Taglines and Truisms, and ten years of 24ways

Ten years ago, in 2005, my friend Drew MacLellan asked if I would contribute a short article to the then new 24ways, “advent calendar for web geeks” and “a daily dose of web design and development goodness” throughout December.


At the time I’d just finished a design for a company I owned and had written about some of the techniques I’d used in my chapter of the ‘Web Standards Creativity’ book. It made sense to expand on those techniques for 24ways, so I wrote about CSS’ z-index property and stole my title from Pulp Fiction, ‘Z’s not dead baby, Z’s not dead’.

It’s funny looking back, but ten years ago, few people understood CSS positioning very well and fewer understood the z-index. It’s also fun to see me predicting that:

In combination with alpha transparency support for PNG images in IE7 and full implementation of position property values, the stacking of elements with z-index is going to be big.

Every year, Drew asked for a new article and so in 2006 I wrote about using CSS to embed ‘Production Notes’ into HTML prototypes, something that I’d left out of my ‘Transcending CSS’ book.

In 2007 I was speaking at conferences about comic book inspired layouts and so wrote about that in ‘Underpants Over My Trousers.’

2008 was a big year as it was then that I used 24ways to open source my now popular ‘Contract Killer’ contract. It’s since been used around the world by thousands of web designers and developers and is one of the things that I am most proud of in my career.

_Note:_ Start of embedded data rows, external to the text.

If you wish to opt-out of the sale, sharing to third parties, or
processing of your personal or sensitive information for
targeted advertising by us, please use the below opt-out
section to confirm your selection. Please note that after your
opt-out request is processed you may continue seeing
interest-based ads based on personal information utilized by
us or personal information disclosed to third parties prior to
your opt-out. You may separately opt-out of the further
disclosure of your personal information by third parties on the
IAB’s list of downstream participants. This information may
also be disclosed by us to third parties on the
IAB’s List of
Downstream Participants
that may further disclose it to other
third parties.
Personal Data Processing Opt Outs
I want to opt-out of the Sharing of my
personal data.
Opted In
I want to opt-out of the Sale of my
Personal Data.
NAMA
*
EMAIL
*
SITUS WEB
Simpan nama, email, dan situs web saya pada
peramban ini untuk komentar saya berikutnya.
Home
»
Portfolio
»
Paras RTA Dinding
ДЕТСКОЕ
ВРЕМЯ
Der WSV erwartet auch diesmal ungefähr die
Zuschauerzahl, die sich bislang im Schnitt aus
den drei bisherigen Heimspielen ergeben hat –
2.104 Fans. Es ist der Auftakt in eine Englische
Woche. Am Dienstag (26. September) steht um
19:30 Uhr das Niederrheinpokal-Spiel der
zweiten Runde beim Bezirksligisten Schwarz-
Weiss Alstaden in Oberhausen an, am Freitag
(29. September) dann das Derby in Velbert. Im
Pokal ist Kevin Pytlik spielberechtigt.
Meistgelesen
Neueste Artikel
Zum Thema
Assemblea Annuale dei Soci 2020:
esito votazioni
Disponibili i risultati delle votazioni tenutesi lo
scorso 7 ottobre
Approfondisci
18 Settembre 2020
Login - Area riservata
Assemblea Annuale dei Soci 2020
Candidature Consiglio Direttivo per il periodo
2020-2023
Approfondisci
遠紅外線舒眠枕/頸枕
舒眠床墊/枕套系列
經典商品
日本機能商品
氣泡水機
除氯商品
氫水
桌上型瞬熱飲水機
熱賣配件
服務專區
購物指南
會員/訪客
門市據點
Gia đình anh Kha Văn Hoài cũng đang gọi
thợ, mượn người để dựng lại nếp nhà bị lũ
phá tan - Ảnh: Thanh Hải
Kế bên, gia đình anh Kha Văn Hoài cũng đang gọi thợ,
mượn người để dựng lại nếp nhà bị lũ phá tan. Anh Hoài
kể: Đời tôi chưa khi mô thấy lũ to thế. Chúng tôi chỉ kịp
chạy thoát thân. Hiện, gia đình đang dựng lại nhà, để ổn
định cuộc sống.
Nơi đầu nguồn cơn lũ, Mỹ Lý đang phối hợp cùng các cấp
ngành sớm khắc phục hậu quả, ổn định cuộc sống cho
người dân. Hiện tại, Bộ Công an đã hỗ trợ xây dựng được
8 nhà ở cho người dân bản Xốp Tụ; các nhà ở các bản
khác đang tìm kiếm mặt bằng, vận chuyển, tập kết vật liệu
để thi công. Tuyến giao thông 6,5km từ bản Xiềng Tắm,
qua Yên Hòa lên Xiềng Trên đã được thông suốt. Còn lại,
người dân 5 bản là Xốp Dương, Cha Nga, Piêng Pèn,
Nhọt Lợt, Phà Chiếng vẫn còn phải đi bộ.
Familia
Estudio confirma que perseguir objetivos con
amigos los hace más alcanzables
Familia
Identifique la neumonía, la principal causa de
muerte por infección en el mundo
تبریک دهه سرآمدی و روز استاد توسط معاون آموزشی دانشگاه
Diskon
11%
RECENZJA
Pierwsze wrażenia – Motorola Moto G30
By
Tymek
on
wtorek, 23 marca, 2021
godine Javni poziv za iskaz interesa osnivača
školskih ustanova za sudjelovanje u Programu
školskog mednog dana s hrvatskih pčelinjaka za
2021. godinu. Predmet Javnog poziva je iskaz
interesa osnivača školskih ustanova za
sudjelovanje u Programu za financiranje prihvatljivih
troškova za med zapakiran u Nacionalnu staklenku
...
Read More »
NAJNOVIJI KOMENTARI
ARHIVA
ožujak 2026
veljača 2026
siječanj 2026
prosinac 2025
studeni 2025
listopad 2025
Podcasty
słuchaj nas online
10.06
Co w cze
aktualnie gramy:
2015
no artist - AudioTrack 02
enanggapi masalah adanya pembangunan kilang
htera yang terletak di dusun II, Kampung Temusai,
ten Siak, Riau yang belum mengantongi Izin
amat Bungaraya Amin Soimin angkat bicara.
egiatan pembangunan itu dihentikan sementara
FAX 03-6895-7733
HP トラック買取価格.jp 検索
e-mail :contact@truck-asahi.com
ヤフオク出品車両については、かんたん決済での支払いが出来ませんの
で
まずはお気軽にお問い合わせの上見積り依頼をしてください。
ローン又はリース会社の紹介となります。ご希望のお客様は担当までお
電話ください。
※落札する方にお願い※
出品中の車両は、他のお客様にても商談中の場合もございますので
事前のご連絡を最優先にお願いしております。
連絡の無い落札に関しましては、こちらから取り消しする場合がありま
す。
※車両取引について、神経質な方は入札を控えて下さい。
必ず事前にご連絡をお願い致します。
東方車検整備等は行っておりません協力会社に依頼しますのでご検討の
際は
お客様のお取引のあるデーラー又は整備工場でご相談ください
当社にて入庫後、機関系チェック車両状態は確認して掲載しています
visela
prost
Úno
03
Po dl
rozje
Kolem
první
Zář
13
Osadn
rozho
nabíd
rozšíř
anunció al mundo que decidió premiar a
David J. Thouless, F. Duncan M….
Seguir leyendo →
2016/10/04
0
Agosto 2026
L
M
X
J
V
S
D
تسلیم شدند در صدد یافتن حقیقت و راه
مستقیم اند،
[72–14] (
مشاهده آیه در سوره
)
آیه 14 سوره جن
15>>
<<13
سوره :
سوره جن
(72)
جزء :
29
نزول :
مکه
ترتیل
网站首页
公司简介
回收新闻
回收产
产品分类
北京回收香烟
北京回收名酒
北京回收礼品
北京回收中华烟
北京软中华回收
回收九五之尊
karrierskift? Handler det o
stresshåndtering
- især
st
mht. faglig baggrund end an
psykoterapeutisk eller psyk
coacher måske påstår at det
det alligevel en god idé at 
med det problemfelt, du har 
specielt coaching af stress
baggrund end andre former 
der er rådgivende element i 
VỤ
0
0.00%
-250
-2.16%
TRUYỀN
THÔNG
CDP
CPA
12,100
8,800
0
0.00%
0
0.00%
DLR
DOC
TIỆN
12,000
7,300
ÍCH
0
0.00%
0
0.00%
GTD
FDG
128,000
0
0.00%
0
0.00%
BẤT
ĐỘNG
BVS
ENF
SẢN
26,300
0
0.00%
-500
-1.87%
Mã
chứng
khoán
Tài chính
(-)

In 2009, in the run up to writing my second book, ‘Hardboiled Web Design,’ I shared ‘Ignorance Is Bliss,’ a story about how much to tell clients about differences in a design between browsers. It was a controversial article with 139 comments posted in the week that comments were open.

I carried on the progressive enhancement discussion a year later in ‘Circles of Confusion’ where I applied a photographic term to the fidelity of design on the web.

In 2011 I explained that ‘There’s No Formula for Great Designs’ and discussed how we can achieve “a feeling of natural balance between elements and the grid they’re placed on.”

In 2012, weeks before Anna and I launched our Unfinished Business podcast, I wrote about why there’s really no such thing as “too expensive” and how to address that in conversations with clients over money. I titled the post ‘Monkey business” as that was going to be the name of our podcast. Weeks later, we discovered another podcast with the same name, so changed it to ‘Unfinished Business.’

Last year, in ‘The Command Position Principle’ I wrote about how to take a ‘commanding’ position in negotiations with clients and now this year, the tenth year I’ve been writing for 24ways, I’ve written about ‘Taglines and Truisms,’ how we should use something that’s true about us to write a tagline that helps potential clients to understand who we are and what we do.

Start by writing a list of truisms about your company. Write as many as you can, but then whittle that list down to just one, the most important truth. Work on that truism to create a tagline that’s meaningful, difficult to be argue with and, above all, uniquely yours.

I’m very proud to have contributed to 24ways for the last ten years and proud to be associated with an industry project that’s maintained such a high standard and enthusiastic following. Happy tenth anniversary 24ways and a very happy Christmas to all of you.